Professor Flannagan watched the twenty-foot serpent slither past thickets of ferns and grass along a circuitous route toward the water. “That’s not Henry.”
“The radio would beg to differ.”
“He didn’t grow ten feet in three months.”
“Maybe he got eaten?” Kyle stammered half-jokingly.
“It happens…”
Kyle squinted at the natural contours of the rolling watershed with its tenebrous basins and mini forests of tropical trees. “I was kidding.”
Professor Flannagan clipped the camera to her hunting vest and swapped the tranquilizer gun for her machete. “Stay still…”
“I think I shit myself.”
“Stop talking.”
Kyle kept his feet planted as Professor Flannagan approached him with the machete raised high. He flinched when she swung the blade in a downward horizontal track, slicing the head from an eight-foot python suspended by a cypress branch. “Holy cow!”
Professor Flannagan inspected her immediate surroundings, her visual observations and intellectual thought process overshadowed by a foreboding of insuperable danger she couldn’t reconcile. “We should get back to the boat.”
“I was hoping you would say that,” Kyle blurted. He hooked the antenna to his belt and followed Professor Flannagan, who’d turned her headlamp back on and started hacking a trail through palmetto palms with short, efficient swings from the Katana-sharp blade. “Are you sure this is the way we came?”
“I’m taking a shortcut,” Professor Flannagan replied, pausing to rest the machete handle against her leg before continuing along the scrubland trail.
Kyle noticed the flashing LED lights on the tracking indicator and adjusted the speaker volume to hear the loud radio beep. “Something’s wrong. The signal should be getting weaker, not stronger.”
Professor Flannagan grabbed the infrared camera on her vest and viewed the surrounding foliage. “You must have picked up a different signal by mistake.”
“The receiver’s locked to Henry’s frequency.”
“Keep moving.”
“How fast can pythons travel over land?”
“About one mile per hour.”
Kyle contemplated the vista of anemic wilderness and swamp. “What about in the water?”
Professor Flannagan ignored him and swapped the camera for her captive bolt gun. “Stay close to me,” she cautioned, chopping through dense vegetation with the machete in her strong hand.

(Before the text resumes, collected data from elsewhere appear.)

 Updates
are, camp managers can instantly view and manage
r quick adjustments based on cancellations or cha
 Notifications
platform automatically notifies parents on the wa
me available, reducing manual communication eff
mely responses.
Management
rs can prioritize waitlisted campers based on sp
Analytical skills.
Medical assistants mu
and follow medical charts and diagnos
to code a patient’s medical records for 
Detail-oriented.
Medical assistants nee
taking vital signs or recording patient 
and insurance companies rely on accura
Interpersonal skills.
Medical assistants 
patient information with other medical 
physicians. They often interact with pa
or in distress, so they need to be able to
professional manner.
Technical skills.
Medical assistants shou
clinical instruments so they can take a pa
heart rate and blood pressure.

When she finally arrived at the rutted sand trail, she followed the twisty path to the airboat.
Kyle stared at the empty boat, his neck and arms peppered in superficial cuts from pointy branches and prickly palm fronds. “Where’s the captain?”
Professor Flannagan scanned the soft soil for human tracks and followed the footpath to find a partially submerged rubber boot in thick mud near a broken leather necklace with an alligator tooth attached. “Get on the boat.”
“Where’s the captain?”
“Start the boat!”
“I don’t know how to drive it.”
Professor Flannagan glanced around, then stood, transfixed in horror. “Turn the key until the big fan spins!”

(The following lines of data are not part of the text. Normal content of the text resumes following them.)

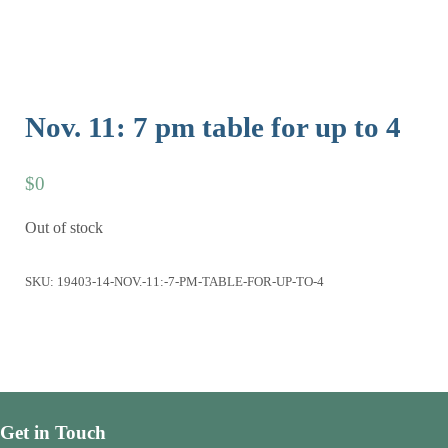
Nov. 11: 7 pm table for up to 4
$
0
Out of stock
SKU:
19403-14-NOV.-11:-7-PM-TABLE-FOR-UP-TO-4
Get in Touch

Kyle followed the professor’s headlamp beam to discover a massive python partially obscured behind a mangrove tree at the water’s edge, its twisted coils enveloping the dead captain whose lifeless eyes bulged out of his head, his face bloody and swollen from a devastating bite.
Professor Flannagan holstered the bolt gun and grabbed Kyle’s arm to pull him back, her instincts telling her to avoid confrontation with the malign animal exuding an almost malevolent aura. She dislodged the mushroom anchor and heaved it on deck. “Get on the boat!”
Kyle scrambled awkwardly over the gunwale to secure himself on board. “Wh-what about the captain?” He was shaking uncontrollably.
Professor Flannagan commandeered the pilot’s seat and started the engine with an explosion of exhaust smoke. “He’s gone,” she yelled over the noise from the spinning propeller and stomped the gas pedal to launch the flat-bottom craft away from shore.